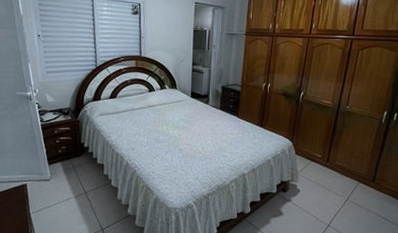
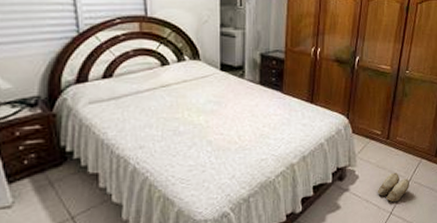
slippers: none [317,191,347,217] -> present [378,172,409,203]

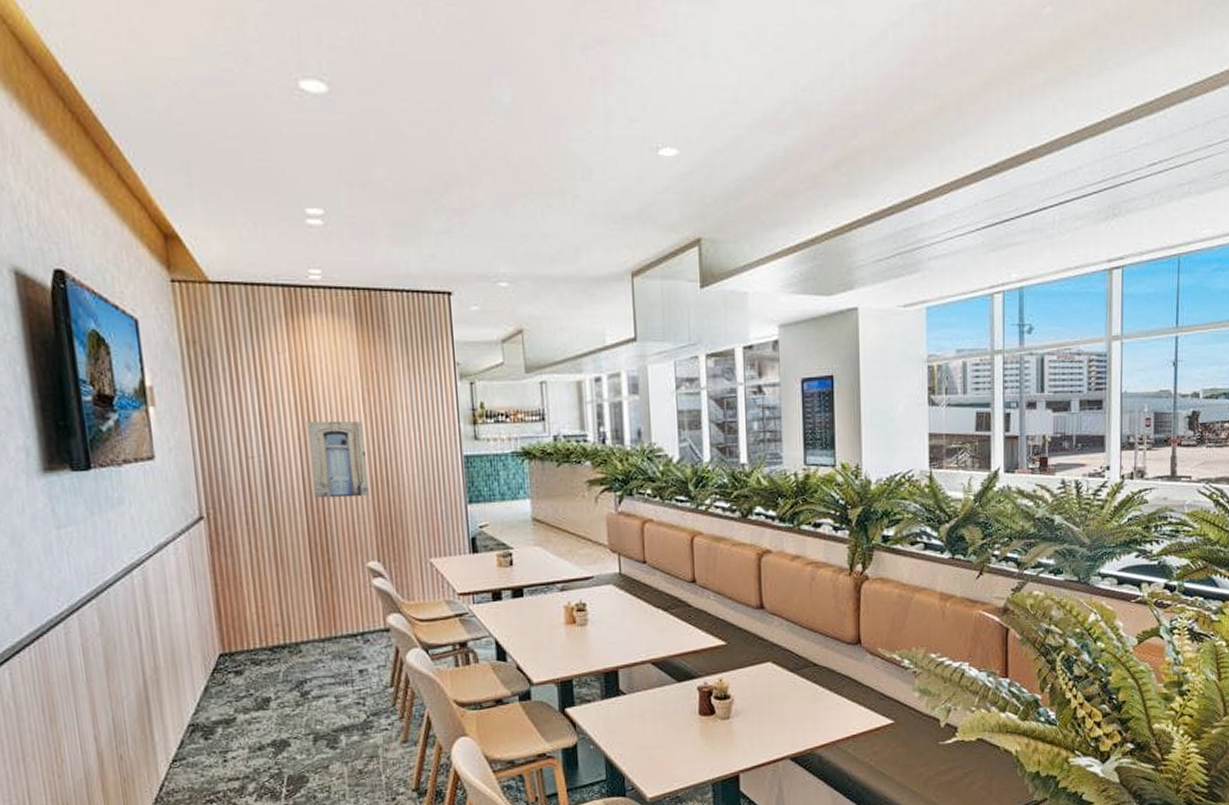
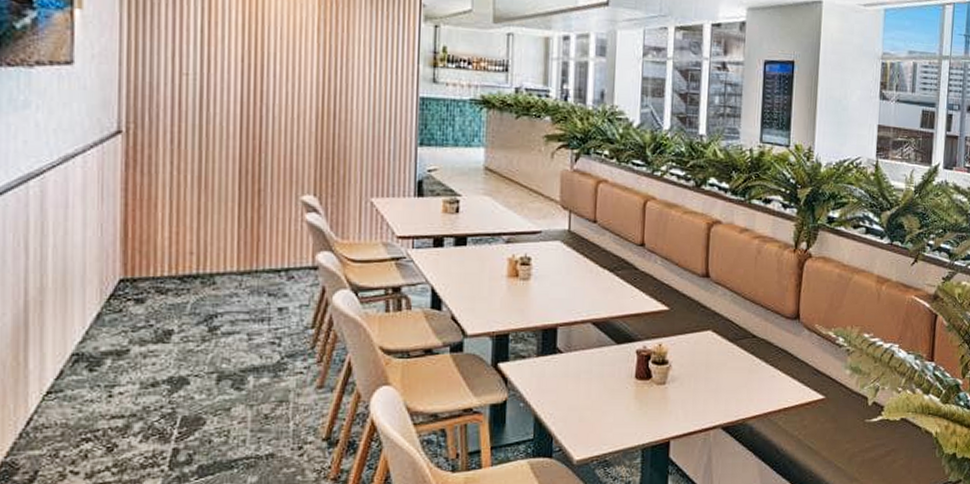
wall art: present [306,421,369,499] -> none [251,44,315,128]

· · · · ·

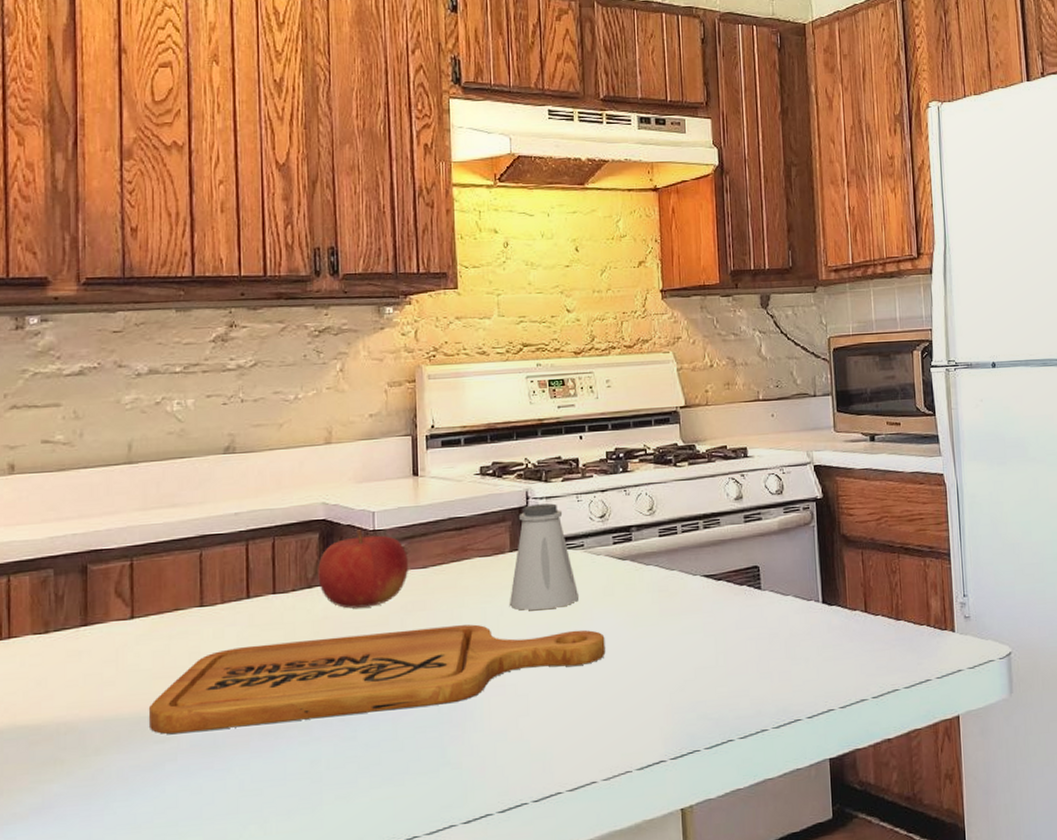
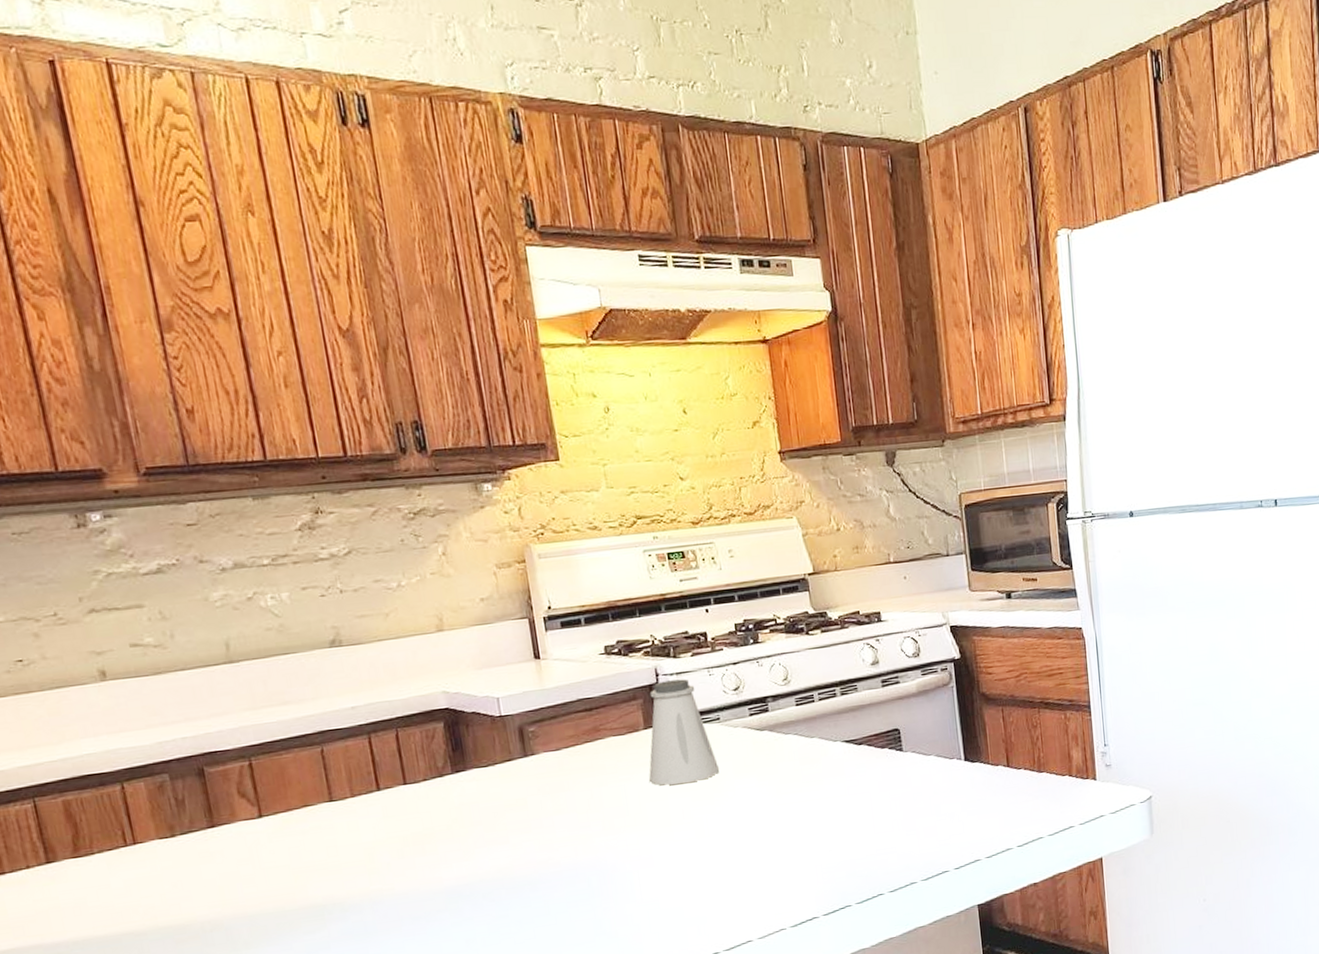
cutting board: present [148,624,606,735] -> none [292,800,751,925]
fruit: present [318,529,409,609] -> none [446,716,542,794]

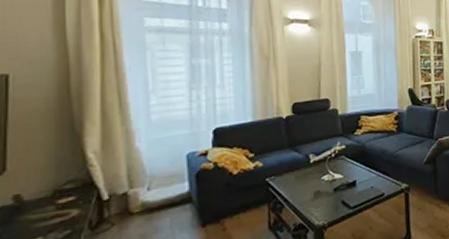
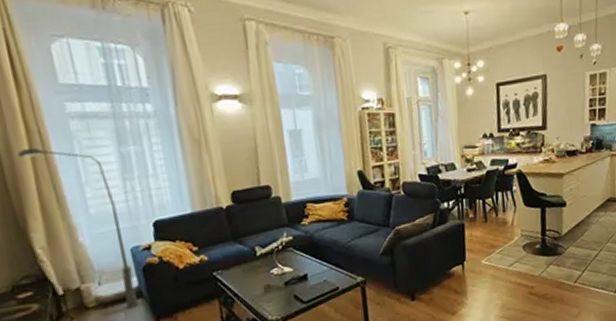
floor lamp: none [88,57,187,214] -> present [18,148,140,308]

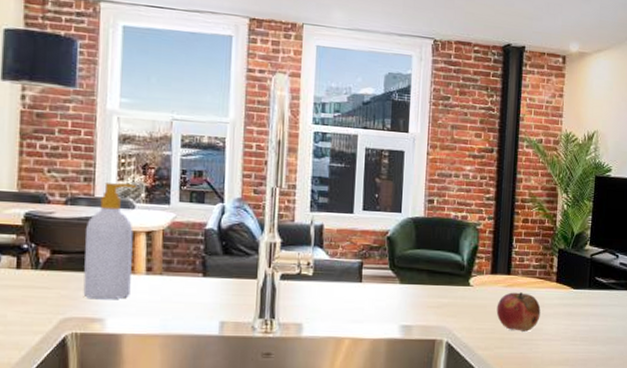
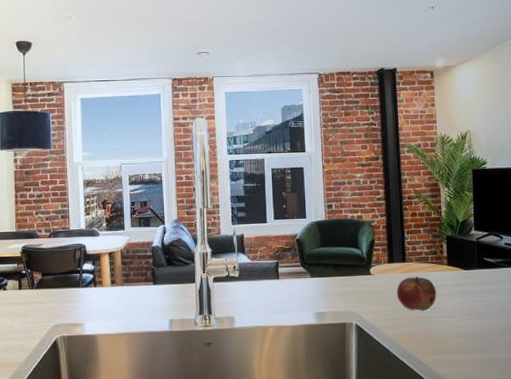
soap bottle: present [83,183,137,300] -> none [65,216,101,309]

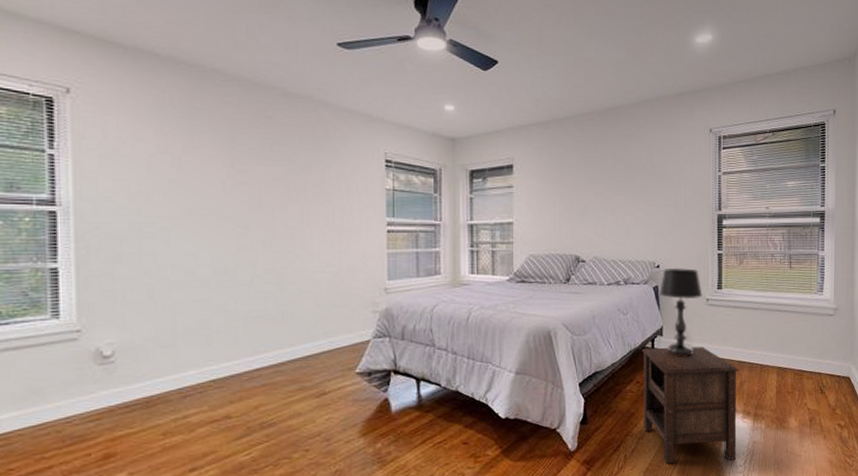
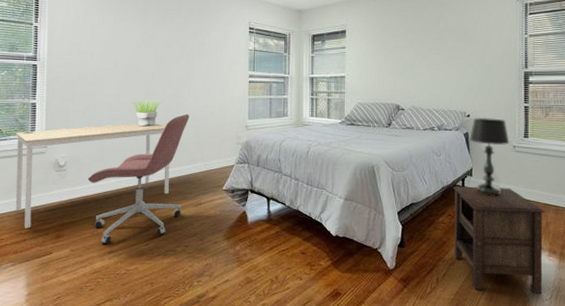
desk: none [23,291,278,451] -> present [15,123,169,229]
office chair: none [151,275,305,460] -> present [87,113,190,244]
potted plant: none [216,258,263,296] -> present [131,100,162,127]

· · · · ·

- Prompt -
Produce an exact reproduction of the listing above, limited to the lines starting at the line with "slippers: none [317,191,347,217]" and ending at the line with "wall art: present", both kept, with every picture left out.

- Response to the task -
slippers: none [317,191,347,217] -> present [378,172,409,203]

wall art: present [306,421,369,499] -> none [251,44,315,128]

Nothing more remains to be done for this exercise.